◆ Task statement:
Below is a listing with pictures. Repeat exactly the lines starting at the one holding "text_box [504, 354, 1349, 585]" and going on through the one holding "Rendered at 1500 by 1125 pixels.", and leave every picture out.

◆ Data provided:
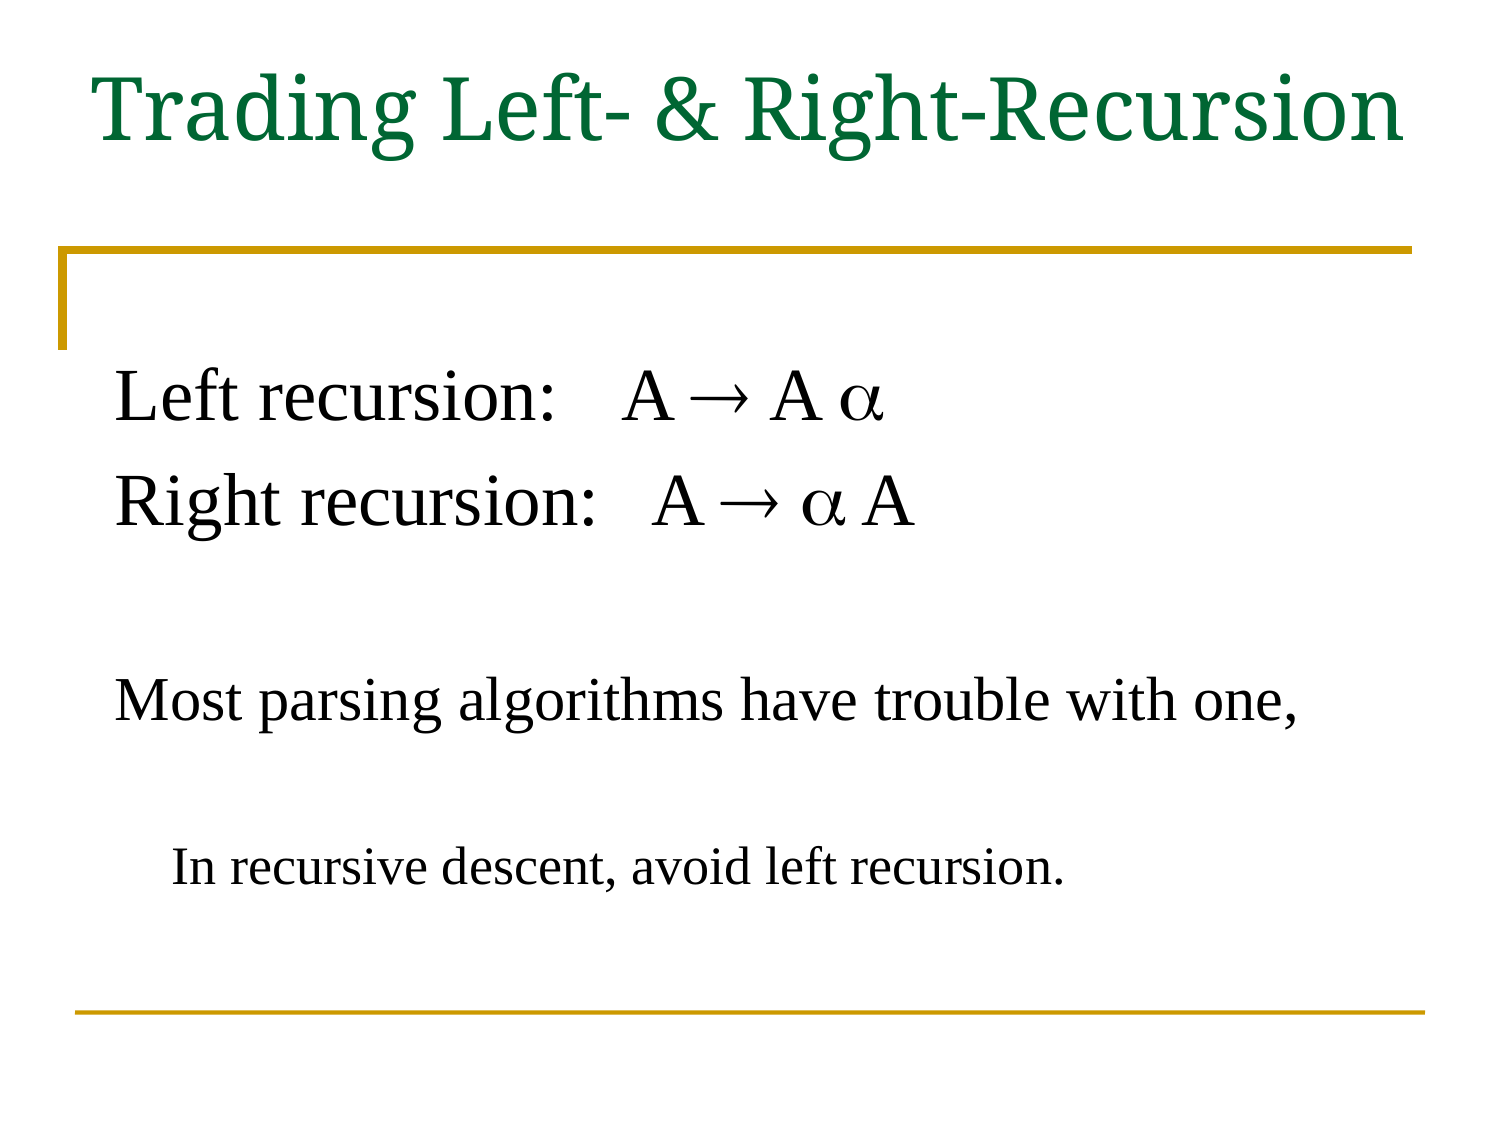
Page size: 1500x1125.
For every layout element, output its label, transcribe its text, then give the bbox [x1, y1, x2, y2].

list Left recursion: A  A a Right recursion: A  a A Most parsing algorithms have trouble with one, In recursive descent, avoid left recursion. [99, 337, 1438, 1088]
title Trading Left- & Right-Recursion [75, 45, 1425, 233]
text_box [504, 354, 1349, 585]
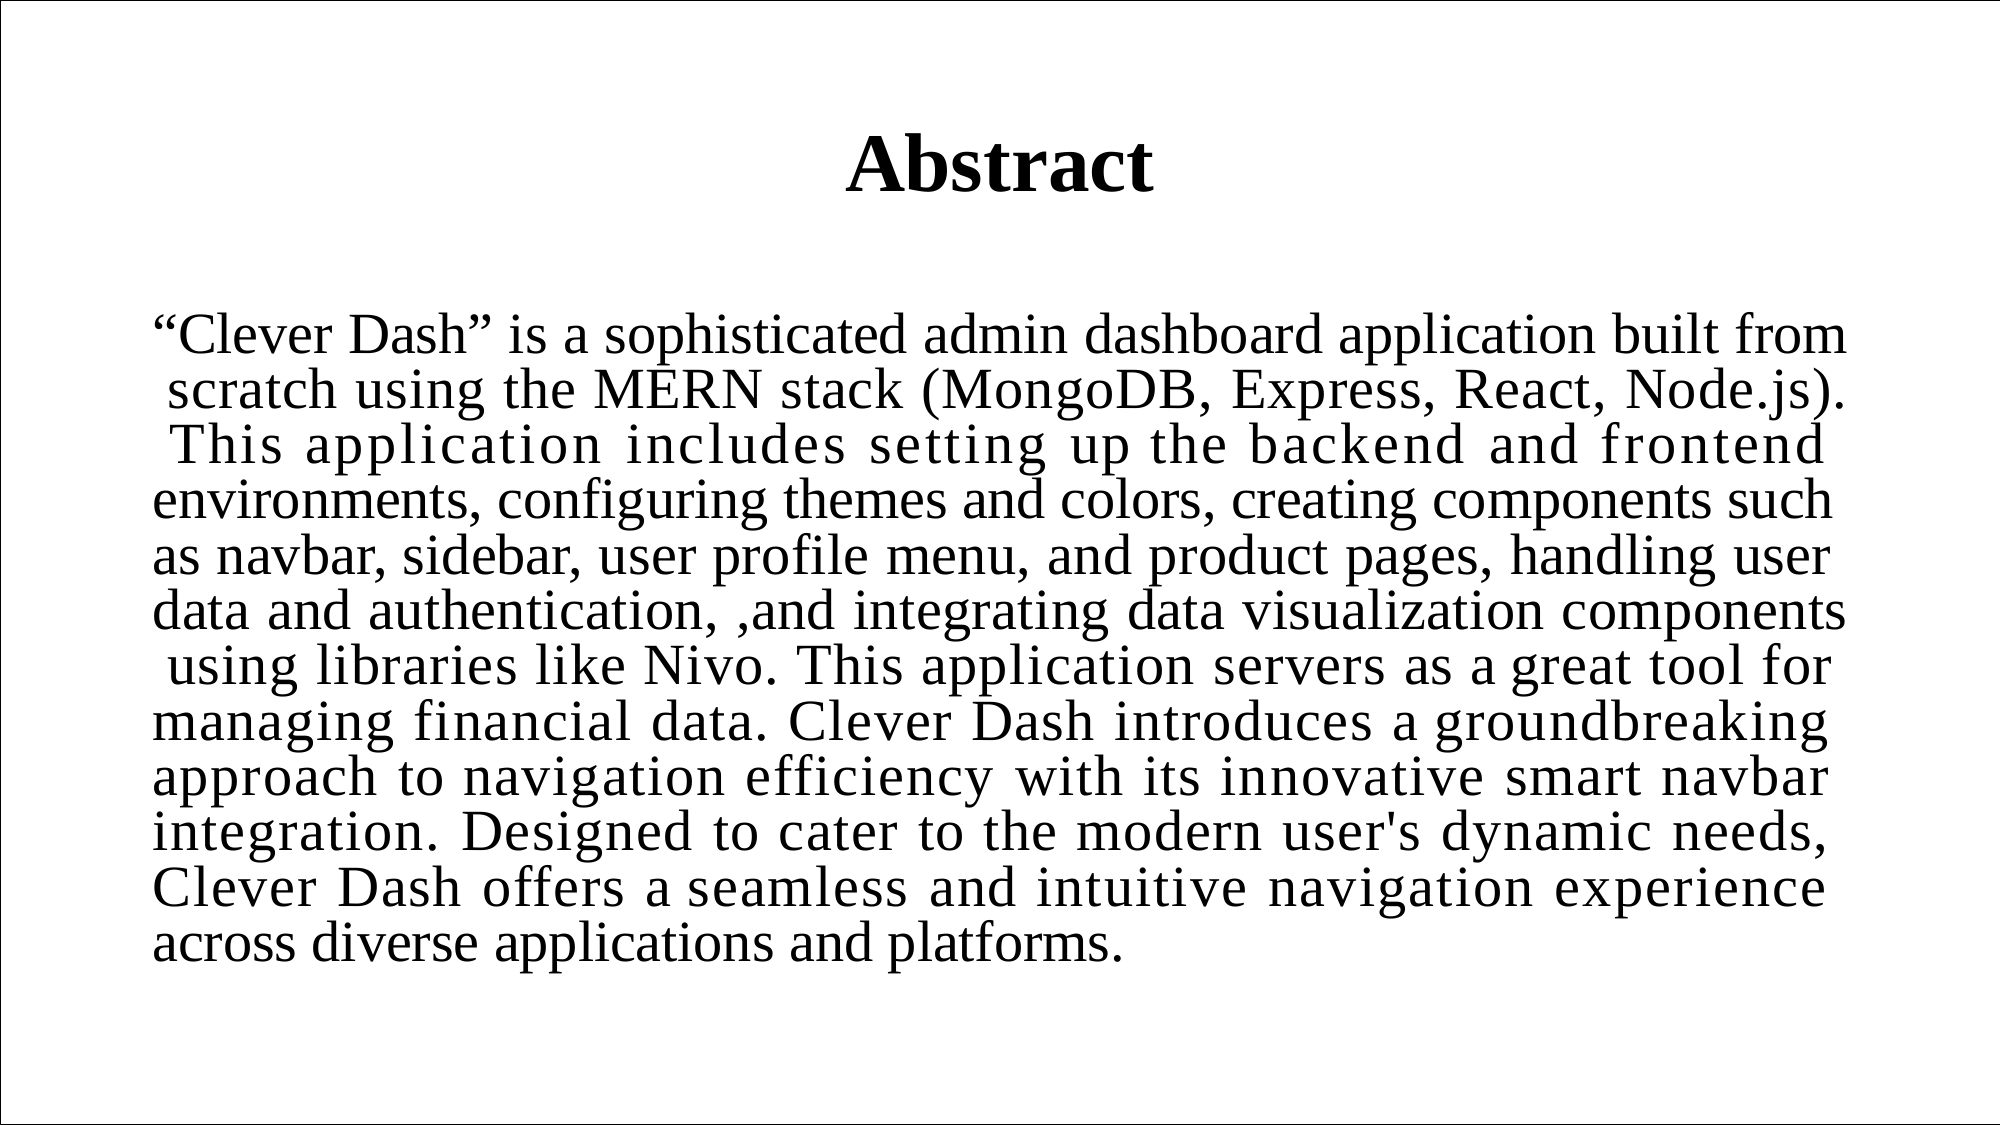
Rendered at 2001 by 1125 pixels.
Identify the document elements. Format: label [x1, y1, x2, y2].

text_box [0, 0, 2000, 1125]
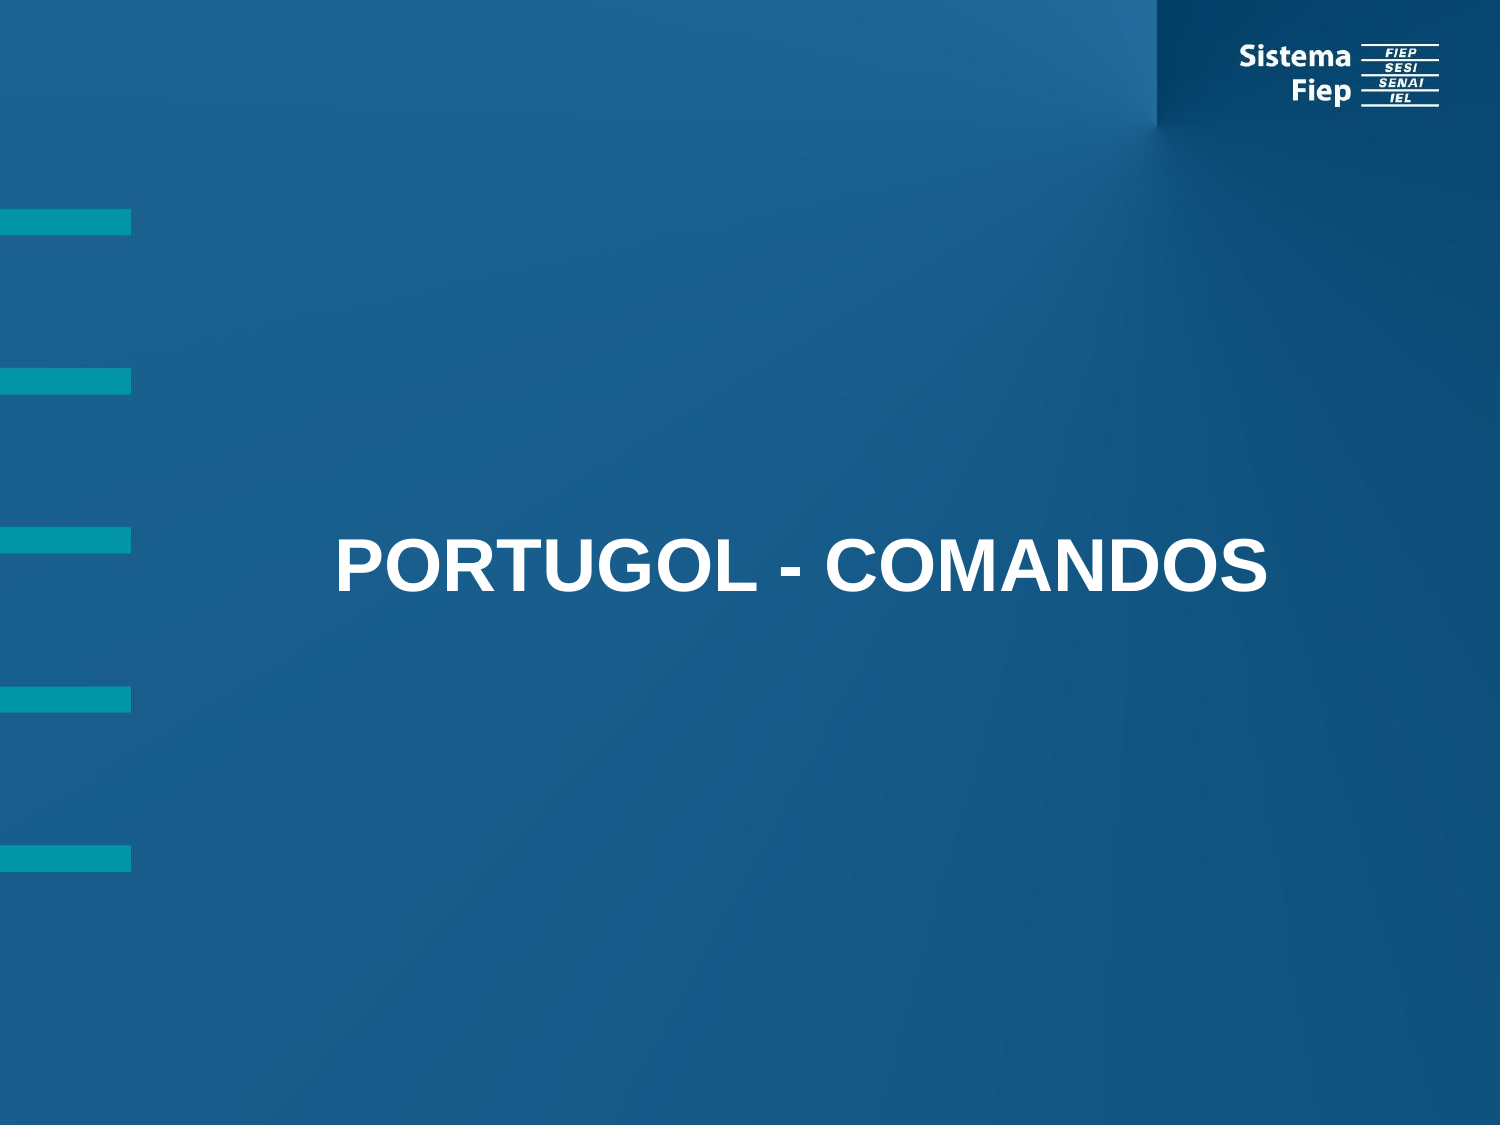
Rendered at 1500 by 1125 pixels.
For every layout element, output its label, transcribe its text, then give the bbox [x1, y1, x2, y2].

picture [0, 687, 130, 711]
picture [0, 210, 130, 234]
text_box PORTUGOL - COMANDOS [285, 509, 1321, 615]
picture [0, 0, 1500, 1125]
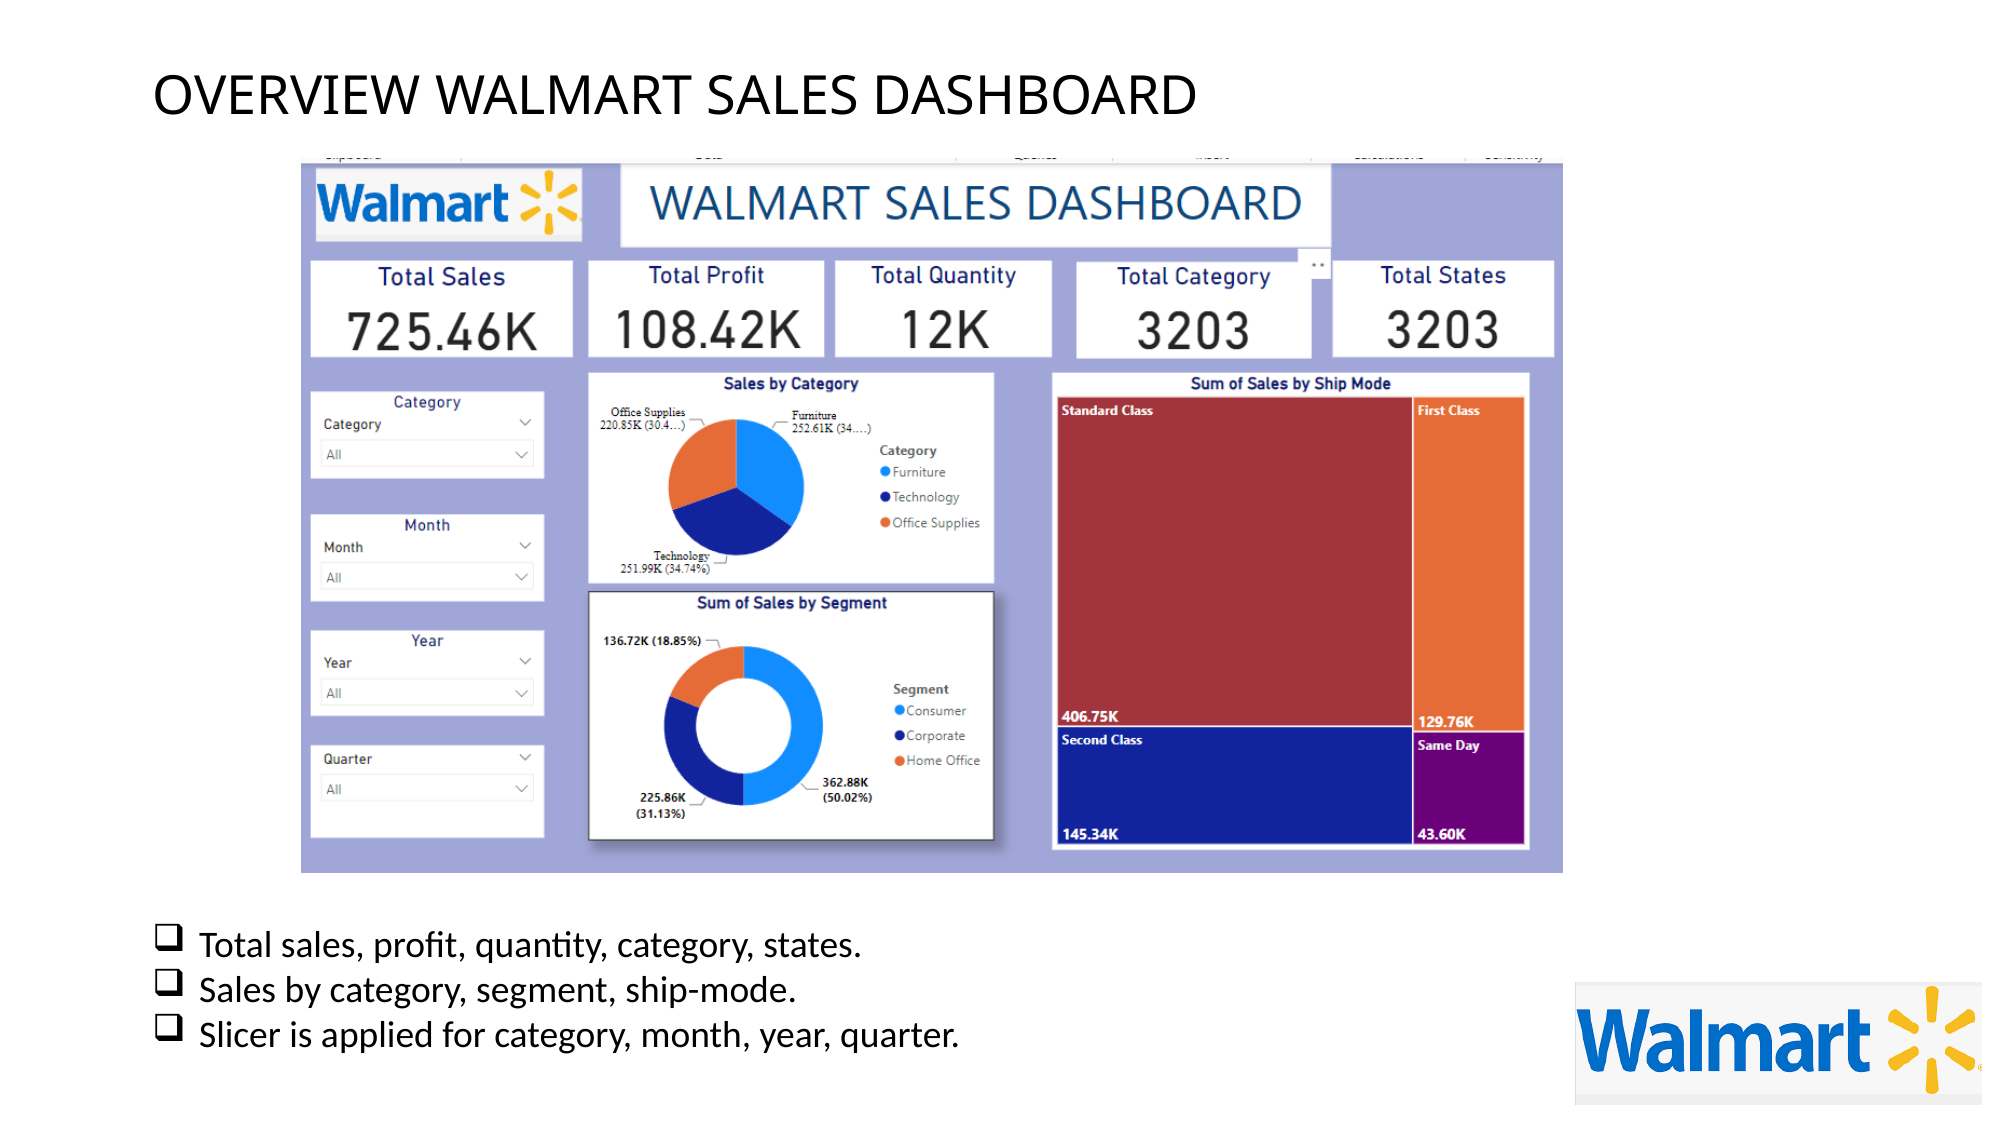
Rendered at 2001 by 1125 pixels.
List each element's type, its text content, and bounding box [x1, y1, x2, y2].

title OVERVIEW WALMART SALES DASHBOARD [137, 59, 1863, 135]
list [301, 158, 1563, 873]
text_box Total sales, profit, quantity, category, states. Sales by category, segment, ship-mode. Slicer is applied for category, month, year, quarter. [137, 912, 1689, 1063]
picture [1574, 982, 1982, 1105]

◆ Exercise output:
text_box [504, 354, 1349, 585]
Rendered at 2001 by 1125 pixels.
Identify the document elements. Format: label [x1, y1, x2, y2].

text_box [0, 0, 2000, 1125]
Rendered at 1500 by 1125 pixels.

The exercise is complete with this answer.